- Recorded data:
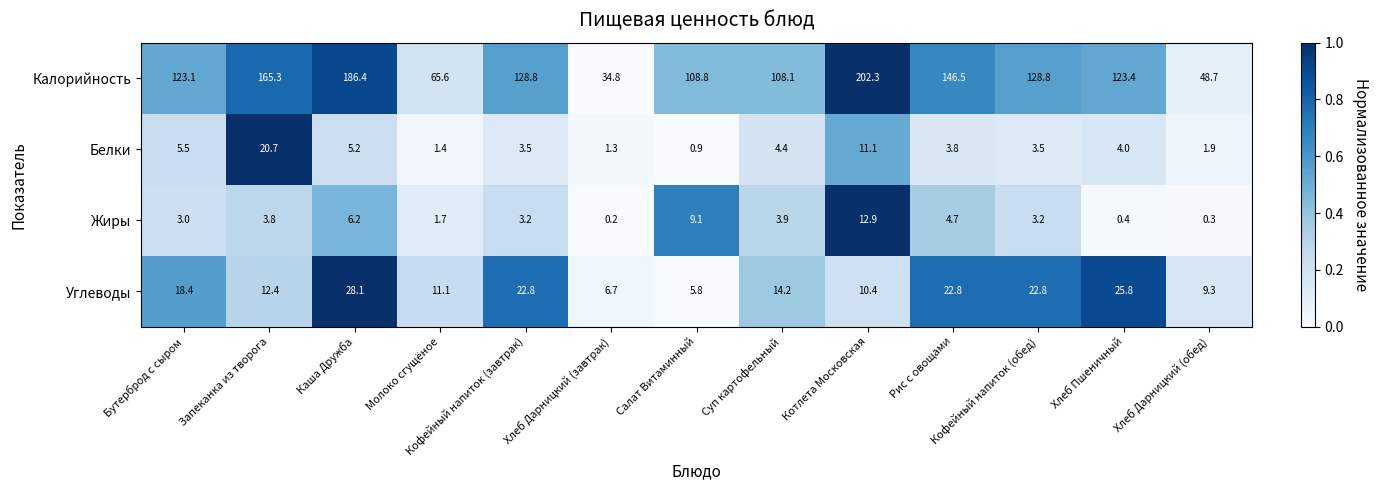

What is the total value across all series at Кофейный напиток (обед)?

158.3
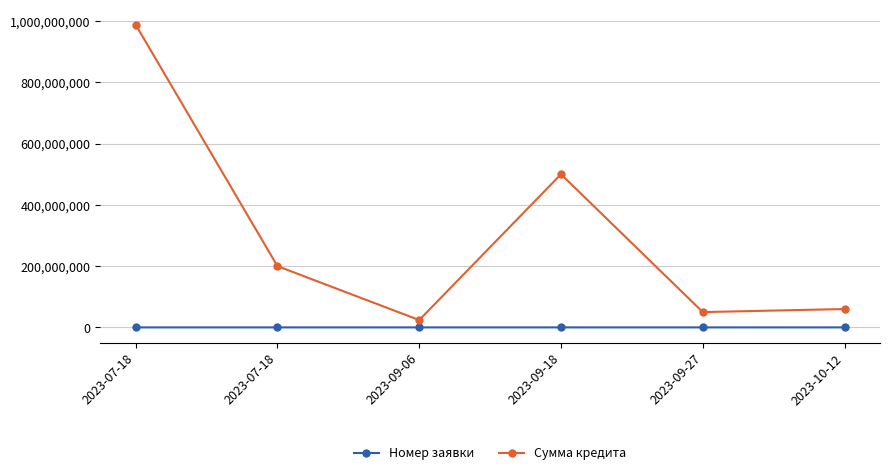

How many lines are shown in the chart?

2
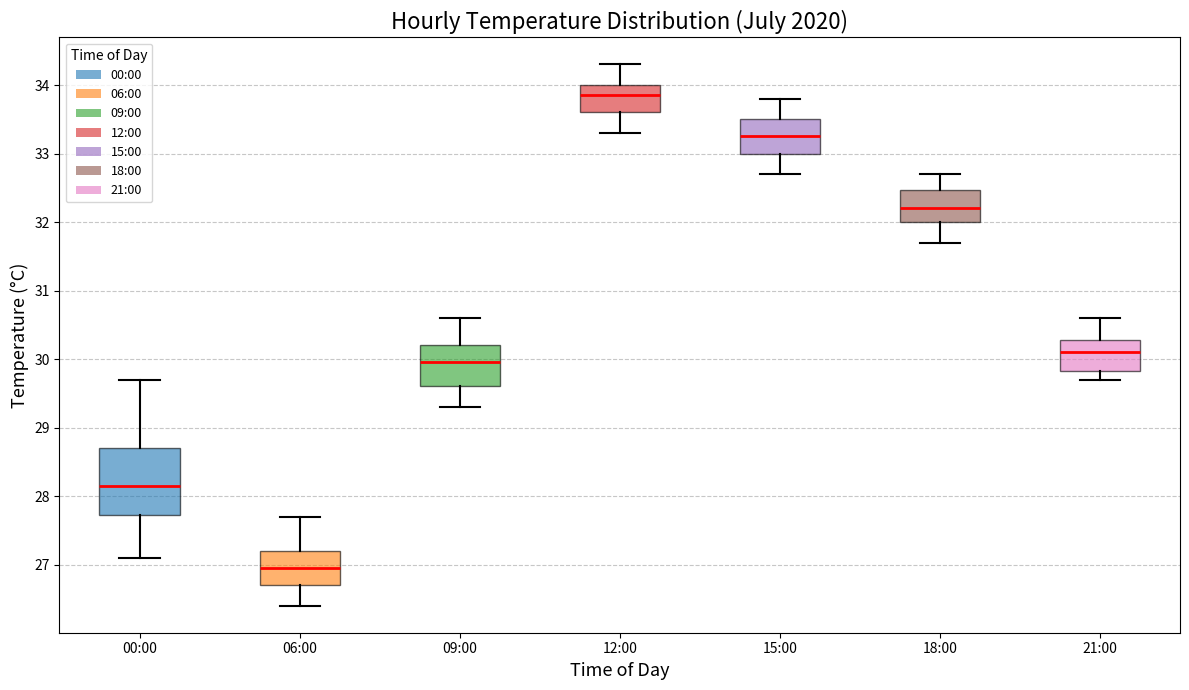

Which box is the tallest, from its lower edge to its upper edge?

00:00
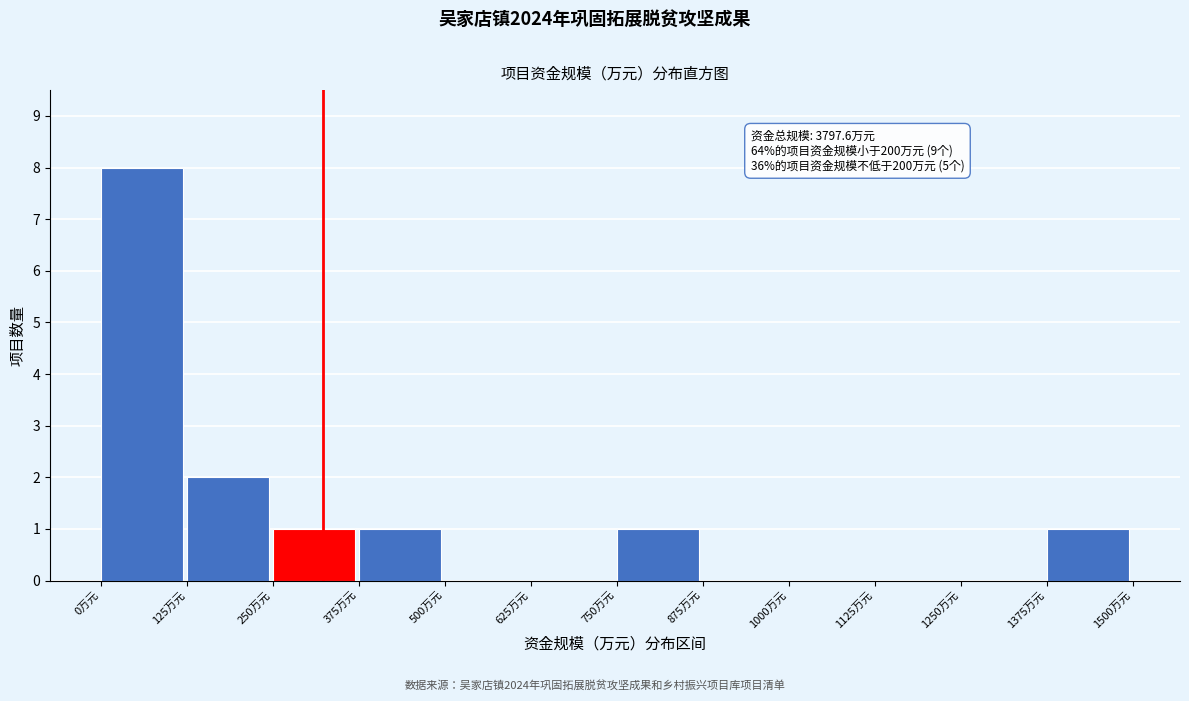

Which range on the x-axis has the tallest bar?

0 to 125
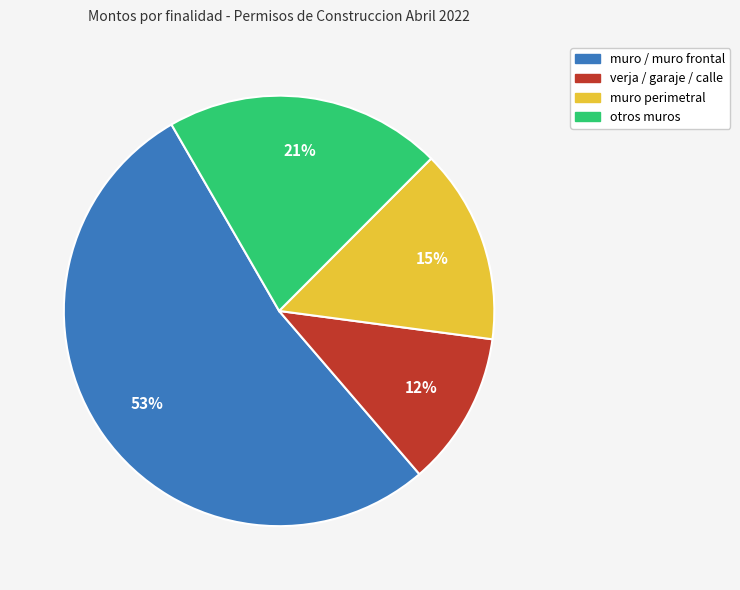

To the nearest percent, what is the difference between the largest and smallest slice percentages?

41%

- Work to complete:
Reproduce every one of the lines above word for word, leaving out the pictures.

- Problem solution:
What is the total value across all series at Кофейный напиток (обед)?

158.3

How many lines are shown in the chart?

2

Which box is the tallest, from its lower edge to its upper edge?

00:00

Which range on the x-axis has the tallest bar?

0 to 125

To the nearest percent, what is the difference between the largest and smallest slice percentages?

41%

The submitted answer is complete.